**Goal of the exercise:** Copy the lines below verbatim. Begin with the first and end with the line containing "console table: none".

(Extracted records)
###

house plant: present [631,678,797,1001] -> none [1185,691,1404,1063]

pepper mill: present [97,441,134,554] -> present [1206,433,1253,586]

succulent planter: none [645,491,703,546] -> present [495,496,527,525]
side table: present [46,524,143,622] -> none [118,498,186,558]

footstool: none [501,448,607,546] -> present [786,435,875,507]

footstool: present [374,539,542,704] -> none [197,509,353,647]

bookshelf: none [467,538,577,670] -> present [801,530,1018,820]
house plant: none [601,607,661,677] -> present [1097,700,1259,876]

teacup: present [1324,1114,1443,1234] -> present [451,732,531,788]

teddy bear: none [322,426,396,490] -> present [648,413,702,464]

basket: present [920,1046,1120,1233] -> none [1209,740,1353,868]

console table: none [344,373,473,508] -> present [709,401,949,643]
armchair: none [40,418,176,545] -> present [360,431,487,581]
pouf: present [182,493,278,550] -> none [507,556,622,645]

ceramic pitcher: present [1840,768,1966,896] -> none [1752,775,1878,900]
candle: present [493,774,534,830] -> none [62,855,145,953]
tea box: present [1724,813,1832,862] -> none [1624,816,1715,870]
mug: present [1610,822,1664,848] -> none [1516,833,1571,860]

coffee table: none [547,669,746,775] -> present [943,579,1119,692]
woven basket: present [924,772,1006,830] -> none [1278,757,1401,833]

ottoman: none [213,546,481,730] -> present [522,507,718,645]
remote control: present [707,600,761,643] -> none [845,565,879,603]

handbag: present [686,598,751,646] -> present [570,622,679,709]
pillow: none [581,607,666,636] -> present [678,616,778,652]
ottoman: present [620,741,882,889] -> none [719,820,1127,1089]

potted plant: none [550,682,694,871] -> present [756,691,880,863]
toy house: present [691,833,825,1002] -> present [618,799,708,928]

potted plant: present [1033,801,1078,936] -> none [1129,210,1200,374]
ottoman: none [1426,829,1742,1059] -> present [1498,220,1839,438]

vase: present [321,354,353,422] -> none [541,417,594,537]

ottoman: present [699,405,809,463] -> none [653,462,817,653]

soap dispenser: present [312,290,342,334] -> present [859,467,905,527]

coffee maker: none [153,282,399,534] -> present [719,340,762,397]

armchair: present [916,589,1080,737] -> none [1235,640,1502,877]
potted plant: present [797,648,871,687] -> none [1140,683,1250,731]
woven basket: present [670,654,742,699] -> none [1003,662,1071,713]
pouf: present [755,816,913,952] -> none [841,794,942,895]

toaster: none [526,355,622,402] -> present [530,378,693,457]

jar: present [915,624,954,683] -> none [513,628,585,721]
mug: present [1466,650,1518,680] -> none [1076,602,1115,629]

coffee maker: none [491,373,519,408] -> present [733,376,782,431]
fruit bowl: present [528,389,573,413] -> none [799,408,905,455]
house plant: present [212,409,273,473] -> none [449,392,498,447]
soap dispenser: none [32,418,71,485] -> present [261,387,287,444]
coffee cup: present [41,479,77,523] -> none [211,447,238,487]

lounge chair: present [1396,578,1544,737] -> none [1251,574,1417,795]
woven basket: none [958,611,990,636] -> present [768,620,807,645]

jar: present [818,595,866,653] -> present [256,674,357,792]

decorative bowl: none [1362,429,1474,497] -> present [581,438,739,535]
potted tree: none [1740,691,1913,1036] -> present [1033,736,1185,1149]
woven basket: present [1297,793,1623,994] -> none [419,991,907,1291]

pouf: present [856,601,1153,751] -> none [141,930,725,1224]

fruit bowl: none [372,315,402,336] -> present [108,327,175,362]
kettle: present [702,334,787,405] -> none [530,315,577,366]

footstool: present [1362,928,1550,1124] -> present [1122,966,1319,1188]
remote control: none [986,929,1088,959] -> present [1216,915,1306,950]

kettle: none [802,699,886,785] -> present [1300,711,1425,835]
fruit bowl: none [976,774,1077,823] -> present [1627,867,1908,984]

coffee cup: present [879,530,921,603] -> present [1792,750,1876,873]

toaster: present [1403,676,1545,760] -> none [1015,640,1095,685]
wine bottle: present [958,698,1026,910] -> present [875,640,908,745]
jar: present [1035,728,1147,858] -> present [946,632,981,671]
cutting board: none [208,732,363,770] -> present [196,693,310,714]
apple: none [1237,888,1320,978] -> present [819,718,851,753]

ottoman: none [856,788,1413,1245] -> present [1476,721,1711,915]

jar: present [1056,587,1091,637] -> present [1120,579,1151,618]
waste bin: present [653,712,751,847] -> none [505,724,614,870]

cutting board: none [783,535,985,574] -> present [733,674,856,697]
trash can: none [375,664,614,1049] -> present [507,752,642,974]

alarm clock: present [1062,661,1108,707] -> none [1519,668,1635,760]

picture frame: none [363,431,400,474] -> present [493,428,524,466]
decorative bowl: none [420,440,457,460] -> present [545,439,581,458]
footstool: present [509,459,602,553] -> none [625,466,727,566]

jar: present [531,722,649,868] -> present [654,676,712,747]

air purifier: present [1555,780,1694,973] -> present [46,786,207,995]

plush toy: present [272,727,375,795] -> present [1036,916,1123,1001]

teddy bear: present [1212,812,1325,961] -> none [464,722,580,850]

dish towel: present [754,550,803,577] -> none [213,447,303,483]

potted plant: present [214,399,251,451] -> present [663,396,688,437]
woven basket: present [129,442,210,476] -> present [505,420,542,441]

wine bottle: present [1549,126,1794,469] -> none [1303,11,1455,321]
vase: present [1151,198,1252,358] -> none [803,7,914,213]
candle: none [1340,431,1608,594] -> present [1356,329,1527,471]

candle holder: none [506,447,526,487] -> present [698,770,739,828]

###

**Problem solution:**
house plant: present [631,678,797,1001] -> none [1185,691,1404,1063]

pepper mill: present [97,441,134,554] -> present [1206,433,1253,586]

succulent planter: none [645,491,703,546] -> present [495,496,527,525]
side table: present [46,524,143,622] -> none [118,498,186,558]

footstool: none [501,448,607,546] -> present [786,435,875,507]

footstool: present [374,539,542,704] -> none [197,509,353,647]

bookshelf: none [467,538,577,670] -> present [801,530,1018,820]
house plant: none [601,607,661,677] -> present [1097,700,1259,876]

teacup: present [1324,1114,1443,1234] -> present [451,732,531,788]

teddy bear: none [322,426,396,490] -> present [648,413,702,464]

basket: present [920,1046,1120,1233] -> none [1209,740,1353,868]

console table: none [344,373,473,508] -> present [709,401,949,643]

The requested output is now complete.